Die Salzburger Bücherverbrennung hatte die einschlägigen Abfackelungs-, Einstampfungs- und Schandpfahl-Spektakel im „Tausendjährigen Reich“ Hitlers des Jahres 1933 zum Vorbild, also die Aktionen in über neunzig Städten und Märkten des „Dritten Reichs“. (Und auch diese standen in einer sehr langen historischen Tradition von Büchervernichtungen seit der Antike analog zu allen Gewaltregimen.) Fünf Jahre später machte man es in der Salzburger Provinz nach.
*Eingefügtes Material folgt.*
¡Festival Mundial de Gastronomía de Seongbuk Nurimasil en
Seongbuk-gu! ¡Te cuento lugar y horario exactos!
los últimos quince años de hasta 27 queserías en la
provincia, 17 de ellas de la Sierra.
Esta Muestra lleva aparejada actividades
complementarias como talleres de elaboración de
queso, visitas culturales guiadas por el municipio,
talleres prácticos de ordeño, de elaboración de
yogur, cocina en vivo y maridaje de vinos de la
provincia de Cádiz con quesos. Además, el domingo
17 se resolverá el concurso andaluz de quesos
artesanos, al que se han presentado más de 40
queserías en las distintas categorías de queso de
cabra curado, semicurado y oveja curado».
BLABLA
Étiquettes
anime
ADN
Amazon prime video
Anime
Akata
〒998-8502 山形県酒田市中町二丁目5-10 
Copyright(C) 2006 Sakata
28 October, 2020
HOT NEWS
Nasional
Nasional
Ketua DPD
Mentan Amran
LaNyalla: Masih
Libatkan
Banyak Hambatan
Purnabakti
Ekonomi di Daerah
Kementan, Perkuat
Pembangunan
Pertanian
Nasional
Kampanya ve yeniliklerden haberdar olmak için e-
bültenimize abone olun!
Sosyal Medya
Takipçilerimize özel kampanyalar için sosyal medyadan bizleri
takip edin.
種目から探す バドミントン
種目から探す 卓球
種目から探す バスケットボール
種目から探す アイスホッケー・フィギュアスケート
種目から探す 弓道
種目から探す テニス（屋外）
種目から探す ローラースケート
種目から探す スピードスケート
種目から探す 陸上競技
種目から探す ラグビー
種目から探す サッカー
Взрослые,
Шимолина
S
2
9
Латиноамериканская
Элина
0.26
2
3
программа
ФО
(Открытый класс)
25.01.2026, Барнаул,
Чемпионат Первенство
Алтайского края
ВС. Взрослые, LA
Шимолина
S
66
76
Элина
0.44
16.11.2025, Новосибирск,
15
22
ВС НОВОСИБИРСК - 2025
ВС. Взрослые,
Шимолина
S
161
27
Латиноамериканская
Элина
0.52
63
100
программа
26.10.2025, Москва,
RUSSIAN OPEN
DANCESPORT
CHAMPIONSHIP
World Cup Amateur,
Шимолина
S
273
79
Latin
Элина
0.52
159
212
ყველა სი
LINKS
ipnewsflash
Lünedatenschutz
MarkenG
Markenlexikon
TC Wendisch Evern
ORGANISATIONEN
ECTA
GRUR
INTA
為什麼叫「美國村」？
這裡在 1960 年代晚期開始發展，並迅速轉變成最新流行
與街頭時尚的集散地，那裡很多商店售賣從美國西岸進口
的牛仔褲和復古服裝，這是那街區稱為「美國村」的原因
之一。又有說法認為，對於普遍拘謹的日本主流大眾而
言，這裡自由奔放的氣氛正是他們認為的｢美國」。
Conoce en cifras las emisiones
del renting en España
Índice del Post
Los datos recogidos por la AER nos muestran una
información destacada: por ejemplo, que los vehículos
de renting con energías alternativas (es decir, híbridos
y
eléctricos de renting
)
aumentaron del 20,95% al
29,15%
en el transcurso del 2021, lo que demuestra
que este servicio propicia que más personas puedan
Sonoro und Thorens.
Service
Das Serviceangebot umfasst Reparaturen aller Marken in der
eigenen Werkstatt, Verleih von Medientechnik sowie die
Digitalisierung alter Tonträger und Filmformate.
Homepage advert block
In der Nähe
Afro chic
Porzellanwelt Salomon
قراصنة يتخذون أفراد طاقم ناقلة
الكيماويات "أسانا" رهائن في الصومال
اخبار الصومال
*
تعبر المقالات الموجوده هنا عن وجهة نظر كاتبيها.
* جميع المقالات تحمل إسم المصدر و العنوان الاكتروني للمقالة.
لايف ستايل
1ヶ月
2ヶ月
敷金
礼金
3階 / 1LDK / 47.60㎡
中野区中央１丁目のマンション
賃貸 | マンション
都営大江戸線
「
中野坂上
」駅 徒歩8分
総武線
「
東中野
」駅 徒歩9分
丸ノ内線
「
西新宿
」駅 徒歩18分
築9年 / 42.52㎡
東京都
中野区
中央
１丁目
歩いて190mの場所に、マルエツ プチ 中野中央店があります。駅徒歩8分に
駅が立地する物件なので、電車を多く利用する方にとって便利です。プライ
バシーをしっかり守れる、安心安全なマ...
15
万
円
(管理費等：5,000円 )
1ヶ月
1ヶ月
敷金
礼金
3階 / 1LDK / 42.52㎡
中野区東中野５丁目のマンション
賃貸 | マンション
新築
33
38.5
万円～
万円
Heuer haben wir (für die Gedenkveranstaltung, Anm. der Red.) das Motto HOFFNUNG gewählt. Am Nachmittag des 30. April 2025 wird, nicht zufällig am Tag der Erinnerung an die Salzburger Bücherverbrennung des Jahres 1938, in einem Festakt in der Bibliotheksaula der Universität das neue „Weltzentrum für Stefan Zweig“ namens Stefan-Zweig-HAUS ins Leben gerufen, eine Kooperation zwischen dem Stefan-Zweig-Zentrum in der Edmundsburg und dem Salzburger Literaturarchiv der Universität Salzburg. Deswegen werden heuer beim Mahnmal am Residenzplatz Texte von Stefan Zweig zumThema HOFFNUNG rezitiert.

Gedenveranstaltung in Erinnerung an die Salzburger Bücherverbrennung 1938 – Mittwoch 30. April ab 18.30 Uhr im Rittersaal der Alten Residenz und beim Mahnmal „Buchskelett“ auf dem Residenzplatz. Es diskutieren der Schriftsteller Karl-Markus Gauß, die Theologin Regina Polak und der Philosoph Heinrich Schmidinger – Eintritt frei, Anmeldung erforderlich unter 0662 620808-704 oder Diese E-Mail-Adresse ist vor Spambots geschützt! Zur Anzeige muss JavaScript eingeschaltet sein!  – Live-Stream unter – fs1.tv
Das Zitatfragment im Titel lautet vollständig „Wie kann man atmen ohne die Weltluft, die aus Büchern strömt?“ Es stammt aus der Feder von Stefan Zweig.